> Task goal: Extract all of the entries and give them again, word for word.

> Excerpted records:
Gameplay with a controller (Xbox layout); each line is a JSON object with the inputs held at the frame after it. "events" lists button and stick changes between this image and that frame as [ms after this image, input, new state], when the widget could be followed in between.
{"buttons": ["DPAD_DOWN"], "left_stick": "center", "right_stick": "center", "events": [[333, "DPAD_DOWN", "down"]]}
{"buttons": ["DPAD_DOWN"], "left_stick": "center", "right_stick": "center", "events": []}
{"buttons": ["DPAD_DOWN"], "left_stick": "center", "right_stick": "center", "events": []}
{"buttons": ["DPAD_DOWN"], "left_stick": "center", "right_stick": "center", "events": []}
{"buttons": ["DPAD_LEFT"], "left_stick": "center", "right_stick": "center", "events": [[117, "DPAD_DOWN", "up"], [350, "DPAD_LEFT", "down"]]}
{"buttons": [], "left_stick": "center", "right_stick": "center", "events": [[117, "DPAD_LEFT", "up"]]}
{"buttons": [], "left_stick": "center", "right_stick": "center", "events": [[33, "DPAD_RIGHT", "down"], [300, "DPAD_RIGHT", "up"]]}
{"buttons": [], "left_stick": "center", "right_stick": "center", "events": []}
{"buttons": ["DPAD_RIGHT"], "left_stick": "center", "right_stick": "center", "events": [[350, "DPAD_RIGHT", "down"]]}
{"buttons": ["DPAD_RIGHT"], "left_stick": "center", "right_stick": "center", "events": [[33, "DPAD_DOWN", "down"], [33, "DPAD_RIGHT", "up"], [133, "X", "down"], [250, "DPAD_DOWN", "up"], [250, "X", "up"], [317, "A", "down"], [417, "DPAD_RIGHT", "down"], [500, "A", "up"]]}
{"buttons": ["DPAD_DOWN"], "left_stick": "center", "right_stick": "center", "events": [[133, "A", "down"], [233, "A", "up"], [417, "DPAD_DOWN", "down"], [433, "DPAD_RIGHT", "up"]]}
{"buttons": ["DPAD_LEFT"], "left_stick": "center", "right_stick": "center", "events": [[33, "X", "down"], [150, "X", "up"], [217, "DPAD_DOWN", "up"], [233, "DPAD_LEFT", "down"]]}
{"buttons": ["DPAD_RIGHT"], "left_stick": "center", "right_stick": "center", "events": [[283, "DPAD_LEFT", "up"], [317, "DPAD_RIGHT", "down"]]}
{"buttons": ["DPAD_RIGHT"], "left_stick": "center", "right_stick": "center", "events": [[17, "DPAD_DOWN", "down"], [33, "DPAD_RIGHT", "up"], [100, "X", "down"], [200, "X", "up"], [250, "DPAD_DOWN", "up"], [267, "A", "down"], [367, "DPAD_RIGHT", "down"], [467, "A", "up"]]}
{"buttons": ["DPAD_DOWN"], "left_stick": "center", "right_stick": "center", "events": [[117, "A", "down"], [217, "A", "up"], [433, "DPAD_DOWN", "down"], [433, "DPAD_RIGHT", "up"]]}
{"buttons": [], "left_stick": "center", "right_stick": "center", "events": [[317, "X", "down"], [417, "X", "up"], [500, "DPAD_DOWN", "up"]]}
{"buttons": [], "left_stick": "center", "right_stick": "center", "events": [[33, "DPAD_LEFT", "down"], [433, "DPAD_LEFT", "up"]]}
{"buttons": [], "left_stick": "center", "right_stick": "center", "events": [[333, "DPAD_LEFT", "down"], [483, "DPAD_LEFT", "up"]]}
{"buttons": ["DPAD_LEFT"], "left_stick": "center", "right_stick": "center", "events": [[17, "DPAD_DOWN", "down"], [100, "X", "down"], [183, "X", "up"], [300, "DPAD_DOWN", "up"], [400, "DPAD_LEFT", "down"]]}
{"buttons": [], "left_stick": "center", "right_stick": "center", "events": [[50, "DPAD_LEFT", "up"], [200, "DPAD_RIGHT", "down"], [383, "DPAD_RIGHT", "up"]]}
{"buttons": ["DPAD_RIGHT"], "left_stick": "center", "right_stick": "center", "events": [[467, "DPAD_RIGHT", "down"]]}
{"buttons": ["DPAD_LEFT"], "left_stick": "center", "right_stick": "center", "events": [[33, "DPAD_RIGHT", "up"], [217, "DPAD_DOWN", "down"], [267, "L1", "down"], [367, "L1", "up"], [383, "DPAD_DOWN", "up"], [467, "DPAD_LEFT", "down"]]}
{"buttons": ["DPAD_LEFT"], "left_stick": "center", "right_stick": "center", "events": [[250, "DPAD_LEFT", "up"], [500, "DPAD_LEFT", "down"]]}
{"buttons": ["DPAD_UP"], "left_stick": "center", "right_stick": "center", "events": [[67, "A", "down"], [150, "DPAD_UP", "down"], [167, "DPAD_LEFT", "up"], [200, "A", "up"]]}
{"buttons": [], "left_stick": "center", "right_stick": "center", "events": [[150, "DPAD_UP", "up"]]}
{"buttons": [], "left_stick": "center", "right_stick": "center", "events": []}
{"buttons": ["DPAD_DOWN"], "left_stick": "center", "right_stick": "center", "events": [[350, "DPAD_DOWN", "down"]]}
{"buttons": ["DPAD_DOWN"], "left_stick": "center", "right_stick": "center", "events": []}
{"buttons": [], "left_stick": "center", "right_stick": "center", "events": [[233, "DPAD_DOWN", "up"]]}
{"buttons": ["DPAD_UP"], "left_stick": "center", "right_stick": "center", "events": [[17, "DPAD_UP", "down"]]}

> Solution to this exercise:
Gameplay with a controller (Xbox layout); each line is a JSON object with the inputs held at the frame after it. "events" lists button and stick changes between this image and that frame as [ms after this image, input, new state], when the widget could be followed in between.
{"buttons": ["DPAD_DOWN"], "left_stick": "center", "right_stick": "center", "events": [[333, "DPAD_DOWN", "down"]]}
{"buttons": ["DPAD_DOWN"], "left_stick": "center", "right_stick": "center", "events": []}
{"buttons": ["DPAD_DOWN"], "left_stick": "center", "right_stick": "center", "events": []}
{"buttons": ["DPAD_DOWN"], "left_stick": "center", "right_stick": "center", "events": []}
{"buttons": ["DPAD_LEFT"], "left_stick": "center", "right_stick": "center", "events": [[117, "DPAD_DOWN", "up"], [350, "DPAD_LEFT", "down"]]}
{"buttons": [], "left_stick": "center", "right_stick": "center", "events": [[117, "DPAD_LEFT", "up"]]}
{"buttons": [], "left_stick": "center", "right_stick": "center", "events": [[33, "DPAD_RIGHT", "down"], [300, "DPAD_RIGHT", "up"]]}
{"buttons": [], "left_stick": "center", "right_stick": "center", "events": []}
{"buttons": ["DPAD_RIGHT"], "left_stick": "center", "right_stick": "center", "events": [[350, "DPAD_RIGHT", "down"]]}
{"buttons": ["DPAD_RIGHT"], "left_stick": "center", "right_stick": "center", "events": [[33, "DPAD_DOWN", "down"], [33, "DPAD_RIGHT", "up"], [133, "X", "down"], [250, "DPAD_DOWN", "up"], [250, "X", "up"], [317, "A", "down"], [417, "DPAD_RIGHT", "down"], [500, "A", "up"]]}
{"buttons": ["DPAD_DOWN"], "left_stick": "center", "right_stick": "center", "events": [[133, "A", "down"], [233, "A", "up"], [417, "DPAD_DOWN", "down"], [433, "DPAD_RIGHT", "up"]]}
{"buttons": ["DPAD_LEFT"], "left_stick": "center", "right_stick": "center", "events": [[33, "X", "down"], [150, "X", "up"], [217, "DPAD_DOWN", "up"], [233, "DPAD_LEFT", "down"]]}
{"buttons": ["DPAD_RIGHT"], "left_stick": "center", "right_stick": "center", "events": [[283, "DPAD_LEFT", "up"], [317, "DPAD_RIGHT", "down"]]}
{"buttons": ["DPAD_RIGHT"], "left_stick": "center", "right_stick": "center", "events": [[17, "DPAD_DOWN", "down"], [33, "DPAD_RIGHT", "up"], [100, "X", "down"], [200, "X", "up"], [250, "DPAD_DOWN", "up"], [267, "A", "down"], [367, "DPAD_RIGHT", "down"], [467, "A", "up"]]}
{"buttons": ["DPAD_DOWN"], "left_stick": "center", "right_stick": "center", "events": [[117, "A", "down"], [217, "A", "up"], [433, "DPAD_DOWN", "down"], [433, "DPAD_RIGHT", "up"]]}
{"buttons": [], "left_stick": "center", "right_stick": "center", "events": [[317, "X", "down"], [417, "X", "up"], [500, "DPAD_DOWN", "up"]]}
{"buttons": [], "left_stick": "center", "right_stick": "center", "events": [[33, "DPAD_LEFT", "down"], [433, "DPAD_LEFT", "up"]]}
{"buttons": [], "left_stick": "center", "right_stick": "center", "events": [[333, "DPAD_LEFT", "down"], [483, "DPAD_LEFT", "up"]]}
{"buttons": ["DPAD_LEFT"], "left_stick": "center", "right_stick": "center", "events": [[17, "DPAD_DOWN", "down"], [100, "X", "down"], [183, "X", "up"], [300, "DPAD_DOWN", "up"], [400, "DPAD_LEFT", "down"]]}
{"buttons": [], "left_stick": "center", "right_stick": "center", "events": [[50, "DPAD_LEFT", "up"], [200, "DPAD_RIGHT", "down"], [383, "DPAD_RIGHT", "up"]]}
{"buttons": ["DPAD_RIGHT"], "left_stick": "center", "right_stick": "center", "events": [[467, "DPAD_RIGHT", "down"]]}
{"buttons": ["DPAD_LEFT"], "left_stick": "center", "right_stick": "center", "events": [[33, "DPAD_RIGHT", "up"], [217, "DPAD_DOWN", "down"], [267, "L1", "down"], [367, "L1", "up"], [383, "DPAD_DOWN", "up"], [467, "DPAD_LEFT", "down"]]}
{"buttons": ["DPAD_LEFT"], "left_stick": "center", "right_stick": "center", "events": [[250, "DPAD_LEFT", "up"], [500, "DPAD_LEFT", "down"]]}
{"buttons": ["DPAD_UP"], "left_stick": "center", "right_stick": "center", "events": [[67, "A", "down"], [150, "DPAD_UP", "down"], [167, "DPAD_LEFT", "up"], [200, "A", "up"]]}
{"buttons": [], "left_stick": "center", "right_stick": "center", "events": [[150, "DPAD_UP", "up"]]}
{"buttons": [], "left_stick": "center", "right_stick": "center", "events": []}
{"buttons": ["DPAD_DOWN"], "left_stick": "center", "right_stick": "center", "events": [[350, "DPAD_DOWN", "down"]]}
{"buttons": ["DPAD_DOWN"], "left_stick": "center", "right_stick": "center", "events": []}
{"buttons": [], "left_stick": "center", "right_stick": "center", "events": [[233, "DPAD_DOWN", "up"]]}
{"buttons": ["DPAD_UP"], "left_stick": "center", "right_stick": "center", "events": [[17, "DPAD_UP", "down"]]}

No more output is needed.